▶ _Request_
Once you find the line with "candle: none [756,816,857,886]" in the entries below, return exactly every line from it through the line with "lounge chair: present".

Provided entries Start Marker

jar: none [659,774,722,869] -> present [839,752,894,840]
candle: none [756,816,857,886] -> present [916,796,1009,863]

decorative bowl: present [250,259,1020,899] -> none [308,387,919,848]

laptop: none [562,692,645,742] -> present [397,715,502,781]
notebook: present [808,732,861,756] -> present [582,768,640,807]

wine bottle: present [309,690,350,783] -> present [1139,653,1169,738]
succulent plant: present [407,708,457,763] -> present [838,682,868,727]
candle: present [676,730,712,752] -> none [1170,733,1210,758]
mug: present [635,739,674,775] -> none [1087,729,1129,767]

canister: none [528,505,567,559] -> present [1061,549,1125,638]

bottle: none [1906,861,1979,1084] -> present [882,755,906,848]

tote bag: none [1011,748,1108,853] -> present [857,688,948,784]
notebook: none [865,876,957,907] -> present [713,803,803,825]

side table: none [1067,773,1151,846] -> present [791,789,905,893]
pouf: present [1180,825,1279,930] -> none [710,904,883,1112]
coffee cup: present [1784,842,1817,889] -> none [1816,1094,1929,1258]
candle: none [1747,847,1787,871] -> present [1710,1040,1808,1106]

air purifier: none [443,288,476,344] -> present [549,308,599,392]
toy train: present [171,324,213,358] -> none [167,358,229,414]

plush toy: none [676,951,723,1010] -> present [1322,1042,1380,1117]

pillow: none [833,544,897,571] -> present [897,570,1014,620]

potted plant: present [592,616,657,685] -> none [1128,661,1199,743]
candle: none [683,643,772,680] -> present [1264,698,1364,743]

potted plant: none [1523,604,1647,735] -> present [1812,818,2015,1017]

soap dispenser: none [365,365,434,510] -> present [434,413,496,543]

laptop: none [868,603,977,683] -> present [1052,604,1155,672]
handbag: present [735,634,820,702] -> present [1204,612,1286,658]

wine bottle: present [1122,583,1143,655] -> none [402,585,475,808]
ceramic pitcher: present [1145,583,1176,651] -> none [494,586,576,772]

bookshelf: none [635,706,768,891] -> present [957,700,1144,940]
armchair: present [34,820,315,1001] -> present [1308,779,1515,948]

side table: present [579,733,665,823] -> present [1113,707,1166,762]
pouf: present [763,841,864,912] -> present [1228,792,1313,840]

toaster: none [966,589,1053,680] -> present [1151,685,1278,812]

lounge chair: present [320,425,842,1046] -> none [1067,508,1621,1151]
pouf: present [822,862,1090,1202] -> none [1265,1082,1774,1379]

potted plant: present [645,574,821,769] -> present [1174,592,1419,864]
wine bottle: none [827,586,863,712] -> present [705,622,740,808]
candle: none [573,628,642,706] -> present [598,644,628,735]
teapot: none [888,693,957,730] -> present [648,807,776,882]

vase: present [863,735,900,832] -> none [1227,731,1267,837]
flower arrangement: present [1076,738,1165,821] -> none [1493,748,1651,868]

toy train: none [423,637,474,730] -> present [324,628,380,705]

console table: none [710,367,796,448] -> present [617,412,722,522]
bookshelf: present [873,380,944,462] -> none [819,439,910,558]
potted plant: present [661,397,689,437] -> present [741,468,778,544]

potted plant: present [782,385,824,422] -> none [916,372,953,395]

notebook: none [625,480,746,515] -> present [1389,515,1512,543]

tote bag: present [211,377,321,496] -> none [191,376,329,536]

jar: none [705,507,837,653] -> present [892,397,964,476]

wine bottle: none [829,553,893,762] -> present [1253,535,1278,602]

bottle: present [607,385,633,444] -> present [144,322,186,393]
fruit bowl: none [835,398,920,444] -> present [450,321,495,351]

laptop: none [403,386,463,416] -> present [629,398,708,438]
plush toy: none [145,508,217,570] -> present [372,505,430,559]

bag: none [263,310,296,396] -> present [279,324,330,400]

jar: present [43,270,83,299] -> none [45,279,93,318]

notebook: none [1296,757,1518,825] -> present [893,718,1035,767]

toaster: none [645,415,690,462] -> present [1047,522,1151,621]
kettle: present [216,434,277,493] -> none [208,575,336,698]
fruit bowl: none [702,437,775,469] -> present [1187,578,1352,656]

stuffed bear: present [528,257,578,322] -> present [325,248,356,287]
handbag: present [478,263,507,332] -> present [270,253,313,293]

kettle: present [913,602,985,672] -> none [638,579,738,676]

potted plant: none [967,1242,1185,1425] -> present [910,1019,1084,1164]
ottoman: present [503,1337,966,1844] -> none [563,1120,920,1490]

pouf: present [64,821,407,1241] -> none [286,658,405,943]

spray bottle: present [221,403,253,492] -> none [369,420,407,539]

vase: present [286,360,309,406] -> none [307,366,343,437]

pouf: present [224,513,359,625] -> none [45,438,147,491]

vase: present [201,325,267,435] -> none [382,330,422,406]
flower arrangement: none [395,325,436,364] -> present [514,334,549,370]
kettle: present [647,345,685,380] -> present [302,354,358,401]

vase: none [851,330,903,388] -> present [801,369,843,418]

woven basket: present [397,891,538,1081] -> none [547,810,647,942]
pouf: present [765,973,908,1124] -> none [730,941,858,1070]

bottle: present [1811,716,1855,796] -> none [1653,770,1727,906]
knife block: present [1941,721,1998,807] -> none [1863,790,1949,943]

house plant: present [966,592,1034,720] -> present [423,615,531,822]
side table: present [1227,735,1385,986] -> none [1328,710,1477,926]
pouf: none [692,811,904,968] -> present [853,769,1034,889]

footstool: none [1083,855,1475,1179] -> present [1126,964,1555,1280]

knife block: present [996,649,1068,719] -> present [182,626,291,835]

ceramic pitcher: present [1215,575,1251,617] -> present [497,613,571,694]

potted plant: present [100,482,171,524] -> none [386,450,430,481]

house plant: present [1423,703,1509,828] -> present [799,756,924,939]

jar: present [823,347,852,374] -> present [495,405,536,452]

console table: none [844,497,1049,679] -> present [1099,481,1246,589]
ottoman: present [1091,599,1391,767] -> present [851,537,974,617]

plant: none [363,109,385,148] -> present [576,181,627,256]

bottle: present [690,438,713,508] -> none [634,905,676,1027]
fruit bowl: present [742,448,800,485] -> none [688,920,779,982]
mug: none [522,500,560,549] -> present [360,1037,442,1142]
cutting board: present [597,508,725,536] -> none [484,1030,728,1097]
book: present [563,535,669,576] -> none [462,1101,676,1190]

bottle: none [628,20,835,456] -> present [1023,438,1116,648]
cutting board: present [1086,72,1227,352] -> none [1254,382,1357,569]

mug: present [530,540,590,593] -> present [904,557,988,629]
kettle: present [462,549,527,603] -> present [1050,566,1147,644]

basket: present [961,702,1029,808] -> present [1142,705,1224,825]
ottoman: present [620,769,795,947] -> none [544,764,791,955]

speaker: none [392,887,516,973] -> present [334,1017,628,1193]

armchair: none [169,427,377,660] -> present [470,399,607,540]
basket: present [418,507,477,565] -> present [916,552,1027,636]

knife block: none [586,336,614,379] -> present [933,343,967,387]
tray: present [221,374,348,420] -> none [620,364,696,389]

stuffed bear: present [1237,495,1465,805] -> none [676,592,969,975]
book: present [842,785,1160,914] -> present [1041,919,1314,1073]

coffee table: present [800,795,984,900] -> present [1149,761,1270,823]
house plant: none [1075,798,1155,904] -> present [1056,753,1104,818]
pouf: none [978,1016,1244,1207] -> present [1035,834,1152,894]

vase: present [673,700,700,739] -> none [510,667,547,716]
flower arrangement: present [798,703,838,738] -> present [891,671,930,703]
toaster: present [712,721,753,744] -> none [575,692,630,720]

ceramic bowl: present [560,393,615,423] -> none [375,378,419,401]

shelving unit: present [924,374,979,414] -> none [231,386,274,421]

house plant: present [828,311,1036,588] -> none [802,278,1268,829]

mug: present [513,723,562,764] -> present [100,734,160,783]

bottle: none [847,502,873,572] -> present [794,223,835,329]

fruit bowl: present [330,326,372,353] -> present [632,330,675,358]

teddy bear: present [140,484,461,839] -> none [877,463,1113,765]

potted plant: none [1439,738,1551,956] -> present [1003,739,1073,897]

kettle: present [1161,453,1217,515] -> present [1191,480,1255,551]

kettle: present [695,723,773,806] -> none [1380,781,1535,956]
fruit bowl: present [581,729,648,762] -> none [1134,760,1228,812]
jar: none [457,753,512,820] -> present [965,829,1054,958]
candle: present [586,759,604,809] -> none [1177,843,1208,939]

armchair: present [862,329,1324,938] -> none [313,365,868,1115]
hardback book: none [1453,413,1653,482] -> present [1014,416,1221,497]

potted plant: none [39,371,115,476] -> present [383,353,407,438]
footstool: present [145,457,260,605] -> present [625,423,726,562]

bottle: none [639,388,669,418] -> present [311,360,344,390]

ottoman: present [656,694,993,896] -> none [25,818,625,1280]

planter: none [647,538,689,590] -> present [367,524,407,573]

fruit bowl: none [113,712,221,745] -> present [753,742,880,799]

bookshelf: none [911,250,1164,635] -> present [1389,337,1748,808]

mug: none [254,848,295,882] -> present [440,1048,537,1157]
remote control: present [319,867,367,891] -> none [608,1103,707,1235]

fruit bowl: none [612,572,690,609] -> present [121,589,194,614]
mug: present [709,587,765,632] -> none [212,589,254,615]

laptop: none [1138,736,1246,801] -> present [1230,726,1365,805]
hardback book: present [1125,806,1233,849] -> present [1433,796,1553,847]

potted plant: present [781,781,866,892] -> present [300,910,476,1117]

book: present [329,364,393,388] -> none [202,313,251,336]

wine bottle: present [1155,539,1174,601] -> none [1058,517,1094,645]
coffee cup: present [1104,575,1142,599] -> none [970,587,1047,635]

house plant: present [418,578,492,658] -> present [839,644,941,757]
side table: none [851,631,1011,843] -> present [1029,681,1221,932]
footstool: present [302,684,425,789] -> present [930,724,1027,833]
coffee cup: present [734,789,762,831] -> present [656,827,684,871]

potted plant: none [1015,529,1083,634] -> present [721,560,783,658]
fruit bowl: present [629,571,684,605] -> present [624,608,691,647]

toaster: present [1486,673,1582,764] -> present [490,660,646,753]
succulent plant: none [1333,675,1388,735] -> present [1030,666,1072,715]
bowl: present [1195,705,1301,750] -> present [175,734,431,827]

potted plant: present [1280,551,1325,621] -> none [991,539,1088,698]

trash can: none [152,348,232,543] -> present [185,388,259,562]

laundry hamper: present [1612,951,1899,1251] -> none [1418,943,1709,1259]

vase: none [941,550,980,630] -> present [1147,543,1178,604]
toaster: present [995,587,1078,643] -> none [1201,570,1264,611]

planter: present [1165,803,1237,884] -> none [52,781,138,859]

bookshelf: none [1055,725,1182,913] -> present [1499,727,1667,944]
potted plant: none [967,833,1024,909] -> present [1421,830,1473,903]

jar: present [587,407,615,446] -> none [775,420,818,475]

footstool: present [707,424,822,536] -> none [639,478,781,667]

Provided entries End Marker

▶ _Written answer_
candle: none [756,816,857,886] -> present [916,796,1009,863]

decorative bowl: present [250,259,1020,899] -> none [308,387,919,848]

laptop: none [562,692,645,742] -> present [397,715,502,781]
notebook: present [808,732,861,756] -> present [582,768,640,807]

wine bottle: present [309,690,350,783] -> present [1139,653,1169,738]
succulent plant: present [407,708,457,763] -> present [838,682,868,727]
candle: present [676,730,712,752] -> none [1170,733,1210,758]
mug: present [635,739,674,775] -> none [1087,729,1129,767]

canister: none [528,505,567,559] -> present [1061,549,1125,638]

bottle: none [1906,861,1979,1084] -> present [882,755,906,848]

tote bag: none [1011,748,1108,853] -> present [857,688,948,784]
notebook: none [865,876,957,907] -> present [713,803,803,825]

side table: none [1067,773,1151,846] -> present [791,789,905,893]
pouf: present [1180,825,1279,930] -> none [710,904,883,1112]
coffee cup: present [1784,842,1817,889] -> none [1816,1094,1929,1258]
candle: none [1747,847,1787,871] -> present [1710,1040,1808,1106]

air purifier: none [443,288,476,344] -> present [549,308,599,392]
toy train: present [171,324,213,358] -> none [167,358,229,414]

plush toy: none [676,951,723,1010] -> present [1322,1042,1380,1117]

pillow: none [833,544,897,571] -> present [897,570,1014,620]

potted plant: present [592,616,657,685] -> none [1128,661,1199,743]
candle: none [683,643,772,680] -> present [1264,698,1364,743]

potted plant: none [1523,604,1647,735] -> present [1812,818,2015,1017]

soap dispenser: none [365,365,434,510] -> present [434,413,496,543]

laptop: none [868,603,977,683] -> present [1052,604,1155,672]
handbag: present [735,634,820,702] -> present [1204,612,1286,658]

wine bottle: present [1122,583,1143,655] -> none [402,585,475,808]
ceramic pitcher: present [1145,583,1176,651] -> none [494,586,576,772]

bookshelf: none [635,706,768,891] -> present [957,700,1144,940]
armchair: present [34,820,315,1001] -> present [1308,779,1515,948]

side table: present [579,733,665,823] -> present [1113,707,1166,762]
pouf: present [763,841,864,912] -> present [1228,792,1313,840]

toaster: none [966,589,1053,680] -> present [1151,685,1278,812]

lounge chair: present [320,425,842,1046] -> none [1067,508,1621,1151]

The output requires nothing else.